(Extracted data)
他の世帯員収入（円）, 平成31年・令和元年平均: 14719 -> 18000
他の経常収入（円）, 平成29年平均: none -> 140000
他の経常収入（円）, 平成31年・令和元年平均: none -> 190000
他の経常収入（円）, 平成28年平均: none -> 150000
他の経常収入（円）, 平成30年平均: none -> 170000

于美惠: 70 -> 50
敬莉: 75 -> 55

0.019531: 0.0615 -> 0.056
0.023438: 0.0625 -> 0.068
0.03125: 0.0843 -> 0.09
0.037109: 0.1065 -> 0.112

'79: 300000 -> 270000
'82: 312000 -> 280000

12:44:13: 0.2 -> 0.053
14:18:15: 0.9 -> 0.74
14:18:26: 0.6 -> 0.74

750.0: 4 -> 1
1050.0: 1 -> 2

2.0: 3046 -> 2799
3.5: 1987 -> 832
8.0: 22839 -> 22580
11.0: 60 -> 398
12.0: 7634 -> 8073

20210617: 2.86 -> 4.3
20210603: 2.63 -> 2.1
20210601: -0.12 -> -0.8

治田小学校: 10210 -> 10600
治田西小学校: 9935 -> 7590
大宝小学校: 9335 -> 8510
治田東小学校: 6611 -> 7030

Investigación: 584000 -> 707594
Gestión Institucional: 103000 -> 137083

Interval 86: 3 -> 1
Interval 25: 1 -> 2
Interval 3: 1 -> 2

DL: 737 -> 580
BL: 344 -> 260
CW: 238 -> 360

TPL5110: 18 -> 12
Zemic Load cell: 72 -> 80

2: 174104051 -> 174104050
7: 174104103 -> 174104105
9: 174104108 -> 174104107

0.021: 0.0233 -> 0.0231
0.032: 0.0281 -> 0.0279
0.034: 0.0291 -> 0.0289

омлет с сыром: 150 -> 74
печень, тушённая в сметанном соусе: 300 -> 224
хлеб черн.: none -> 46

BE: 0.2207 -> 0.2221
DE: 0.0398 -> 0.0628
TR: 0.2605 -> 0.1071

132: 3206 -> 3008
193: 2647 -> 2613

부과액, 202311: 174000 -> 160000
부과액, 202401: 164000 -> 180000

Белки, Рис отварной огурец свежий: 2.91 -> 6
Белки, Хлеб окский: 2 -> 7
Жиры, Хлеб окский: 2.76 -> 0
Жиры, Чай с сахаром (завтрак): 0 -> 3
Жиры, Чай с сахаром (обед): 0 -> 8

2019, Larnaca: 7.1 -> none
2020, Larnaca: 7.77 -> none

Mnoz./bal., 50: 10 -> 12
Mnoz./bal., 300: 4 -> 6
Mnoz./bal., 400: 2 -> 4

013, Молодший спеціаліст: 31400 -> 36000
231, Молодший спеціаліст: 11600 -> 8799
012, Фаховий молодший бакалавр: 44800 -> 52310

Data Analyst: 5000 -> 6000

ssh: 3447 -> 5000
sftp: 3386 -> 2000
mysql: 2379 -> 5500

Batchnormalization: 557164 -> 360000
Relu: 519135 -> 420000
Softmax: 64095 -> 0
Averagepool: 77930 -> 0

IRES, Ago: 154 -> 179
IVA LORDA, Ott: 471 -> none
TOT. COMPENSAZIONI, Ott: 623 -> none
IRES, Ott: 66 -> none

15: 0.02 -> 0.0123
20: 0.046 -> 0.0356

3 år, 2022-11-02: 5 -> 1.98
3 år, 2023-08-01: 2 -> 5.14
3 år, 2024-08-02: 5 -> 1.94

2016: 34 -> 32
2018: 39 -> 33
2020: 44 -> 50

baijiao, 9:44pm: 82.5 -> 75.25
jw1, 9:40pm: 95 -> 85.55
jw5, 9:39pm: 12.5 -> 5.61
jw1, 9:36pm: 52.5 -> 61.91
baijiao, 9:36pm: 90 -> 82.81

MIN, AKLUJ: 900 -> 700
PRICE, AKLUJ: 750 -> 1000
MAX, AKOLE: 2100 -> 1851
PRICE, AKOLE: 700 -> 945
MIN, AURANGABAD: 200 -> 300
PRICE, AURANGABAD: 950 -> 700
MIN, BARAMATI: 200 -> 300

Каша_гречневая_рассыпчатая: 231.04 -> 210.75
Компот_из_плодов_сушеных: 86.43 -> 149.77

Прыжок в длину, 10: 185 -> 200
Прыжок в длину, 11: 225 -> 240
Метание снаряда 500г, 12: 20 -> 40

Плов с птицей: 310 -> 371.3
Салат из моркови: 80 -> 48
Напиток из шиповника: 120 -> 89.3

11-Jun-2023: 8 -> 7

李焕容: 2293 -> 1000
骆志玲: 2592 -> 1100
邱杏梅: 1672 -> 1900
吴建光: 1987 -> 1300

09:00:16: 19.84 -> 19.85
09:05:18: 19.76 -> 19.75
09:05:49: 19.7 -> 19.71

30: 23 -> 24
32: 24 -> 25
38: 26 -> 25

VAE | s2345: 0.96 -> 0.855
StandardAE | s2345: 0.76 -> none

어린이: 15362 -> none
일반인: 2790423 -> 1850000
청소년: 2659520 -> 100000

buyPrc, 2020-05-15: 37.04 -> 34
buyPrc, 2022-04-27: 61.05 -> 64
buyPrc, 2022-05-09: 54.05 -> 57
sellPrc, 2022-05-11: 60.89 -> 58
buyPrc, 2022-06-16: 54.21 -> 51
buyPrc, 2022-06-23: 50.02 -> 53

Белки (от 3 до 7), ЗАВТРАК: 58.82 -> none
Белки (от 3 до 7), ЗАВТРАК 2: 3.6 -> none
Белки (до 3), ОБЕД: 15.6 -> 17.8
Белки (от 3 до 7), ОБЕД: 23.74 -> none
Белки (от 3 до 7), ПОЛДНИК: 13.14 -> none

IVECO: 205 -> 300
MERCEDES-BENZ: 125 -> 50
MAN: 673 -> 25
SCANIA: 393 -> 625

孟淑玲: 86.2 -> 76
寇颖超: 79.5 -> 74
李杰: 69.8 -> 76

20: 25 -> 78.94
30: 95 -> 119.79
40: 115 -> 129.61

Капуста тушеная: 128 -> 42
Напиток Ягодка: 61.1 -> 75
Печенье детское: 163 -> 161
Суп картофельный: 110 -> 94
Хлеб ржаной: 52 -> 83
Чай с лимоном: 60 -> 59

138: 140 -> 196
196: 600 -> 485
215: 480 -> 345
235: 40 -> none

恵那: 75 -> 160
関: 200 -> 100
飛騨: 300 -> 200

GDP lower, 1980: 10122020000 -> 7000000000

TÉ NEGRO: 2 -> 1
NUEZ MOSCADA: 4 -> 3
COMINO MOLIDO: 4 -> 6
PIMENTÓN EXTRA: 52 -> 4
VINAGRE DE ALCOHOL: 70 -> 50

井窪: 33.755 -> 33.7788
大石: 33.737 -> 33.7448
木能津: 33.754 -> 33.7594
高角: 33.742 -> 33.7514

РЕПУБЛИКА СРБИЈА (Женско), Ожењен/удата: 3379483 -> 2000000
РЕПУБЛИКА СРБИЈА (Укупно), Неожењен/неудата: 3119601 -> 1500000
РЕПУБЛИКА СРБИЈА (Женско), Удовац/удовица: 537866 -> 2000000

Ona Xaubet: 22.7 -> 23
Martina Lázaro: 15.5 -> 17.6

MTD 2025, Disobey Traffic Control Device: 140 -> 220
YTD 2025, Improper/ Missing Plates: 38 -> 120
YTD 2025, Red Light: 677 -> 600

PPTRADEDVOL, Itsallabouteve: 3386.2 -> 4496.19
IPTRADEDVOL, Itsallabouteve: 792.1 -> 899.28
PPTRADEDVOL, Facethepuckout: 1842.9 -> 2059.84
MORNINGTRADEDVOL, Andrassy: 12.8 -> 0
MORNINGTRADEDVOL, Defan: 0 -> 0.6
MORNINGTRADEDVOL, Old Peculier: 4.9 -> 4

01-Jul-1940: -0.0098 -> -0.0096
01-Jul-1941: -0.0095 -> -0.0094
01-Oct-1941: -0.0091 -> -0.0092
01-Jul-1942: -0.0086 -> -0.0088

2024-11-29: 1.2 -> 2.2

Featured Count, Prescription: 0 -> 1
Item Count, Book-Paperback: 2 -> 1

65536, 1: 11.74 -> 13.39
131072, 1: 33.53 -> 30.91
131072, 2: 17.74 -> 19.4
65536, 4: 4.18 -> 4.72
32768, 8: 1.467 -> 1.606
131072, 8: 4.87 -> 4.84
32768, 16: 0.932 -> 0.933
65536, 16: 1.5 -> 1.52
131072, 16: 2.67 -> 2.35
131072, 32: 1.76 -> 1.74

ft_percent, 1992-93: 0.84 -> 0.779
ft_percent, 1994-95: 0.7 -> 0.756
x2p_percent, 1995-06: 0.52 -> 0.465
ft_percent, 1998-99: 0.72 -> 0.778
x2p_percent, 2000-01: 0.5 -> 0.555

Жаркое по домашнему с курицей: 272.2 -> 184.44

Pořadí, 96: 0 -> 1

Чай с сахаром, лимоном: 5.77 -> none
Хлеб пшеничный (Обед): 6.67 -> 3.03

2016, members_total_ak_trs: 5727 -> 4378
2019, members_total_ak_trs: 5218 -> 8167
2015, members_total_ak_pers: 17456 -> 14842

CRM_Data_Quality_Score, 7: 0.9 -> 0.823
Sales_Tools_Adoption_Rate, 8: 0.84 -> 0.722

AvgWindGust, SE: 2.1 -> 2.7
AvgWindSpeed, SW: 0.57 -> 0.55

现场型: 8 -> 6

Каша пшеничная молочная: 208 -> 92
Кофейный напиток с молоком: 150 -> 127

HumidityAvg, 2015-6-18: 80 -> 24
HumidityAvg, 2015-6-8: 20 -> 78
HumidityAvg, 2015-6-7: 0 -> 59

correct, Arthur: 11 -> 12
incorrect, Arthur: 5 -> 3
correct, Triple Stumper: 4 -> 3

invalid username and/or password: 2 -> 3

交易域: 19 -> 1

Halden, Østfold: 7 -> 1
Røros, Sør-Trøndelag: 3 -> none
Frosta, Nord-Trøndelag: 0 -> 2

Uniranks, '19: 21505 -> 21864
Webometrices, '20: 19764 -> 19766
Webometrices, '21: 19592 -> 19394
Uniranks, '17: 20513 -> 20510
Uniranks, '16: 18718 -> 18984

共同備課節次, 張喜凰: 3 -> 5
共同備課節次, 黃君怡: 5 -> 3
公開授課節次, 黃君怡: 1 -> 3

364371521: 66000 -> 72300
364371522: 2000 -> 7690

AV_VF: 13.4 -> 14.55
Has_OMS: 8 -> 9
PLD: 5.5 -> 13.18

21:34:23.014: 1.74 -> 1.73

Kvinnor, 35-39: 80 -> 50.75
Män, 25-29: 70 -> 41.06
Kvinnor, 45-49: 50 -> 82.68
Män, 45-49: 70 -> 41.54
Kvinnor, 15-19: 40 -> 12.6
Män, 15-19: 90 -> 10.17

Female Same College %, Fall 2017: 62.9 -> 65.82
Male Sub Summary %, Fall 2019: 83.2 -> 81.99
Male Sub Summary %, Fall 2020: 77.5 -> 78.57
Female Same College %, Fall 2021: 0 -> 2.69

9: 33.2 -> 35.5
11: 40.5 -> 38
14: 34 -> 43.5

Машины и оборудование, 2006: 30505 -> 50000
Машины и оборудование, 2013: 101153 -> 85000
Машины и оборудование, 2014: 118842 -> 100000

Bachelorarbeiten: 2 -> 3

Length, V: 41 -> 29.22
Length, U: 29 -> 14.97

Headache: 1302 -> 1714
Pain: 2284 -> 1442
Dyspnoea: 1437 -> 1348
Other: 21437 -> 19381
(End Extracted data)
For this exercise, repeat exactly the lines of the data above from the one with "现场型: 8 -> 6" down to the one with "Webometrices, '21: 19592 -> 19394", both end lines included.

* _Answer space_
现场型: 8 -> 6

Каша пшеничная молочная: 208 -> 92
Кофейный напиток с молоком: 150 -> 127

HumidityAvg, 2015-6-18: 80 -> 24
HumidityAvg, 2015-6-8: 20 -> 78
HumidityAvg, 2015-6-7: 0 -> 59

correct, Arthur: 11 -> 12
incorrect, Arthur: 5 -> 3
correct, Triple Stumper: 4 -> 3

invalid username and/or password: 2 -> 3

交易域: 19 -> 1

Halden, Østfold: 7 -> 1
Røros, Sør-Trøndelag: 3 -> none
Frosta, Nord-Trøndelag: 0 -> 2

Uniranks, '19: 21505 -> 21864
Webometrices, '20: 19764 -> 19766
Webometrices, '21: 19592 -> 19394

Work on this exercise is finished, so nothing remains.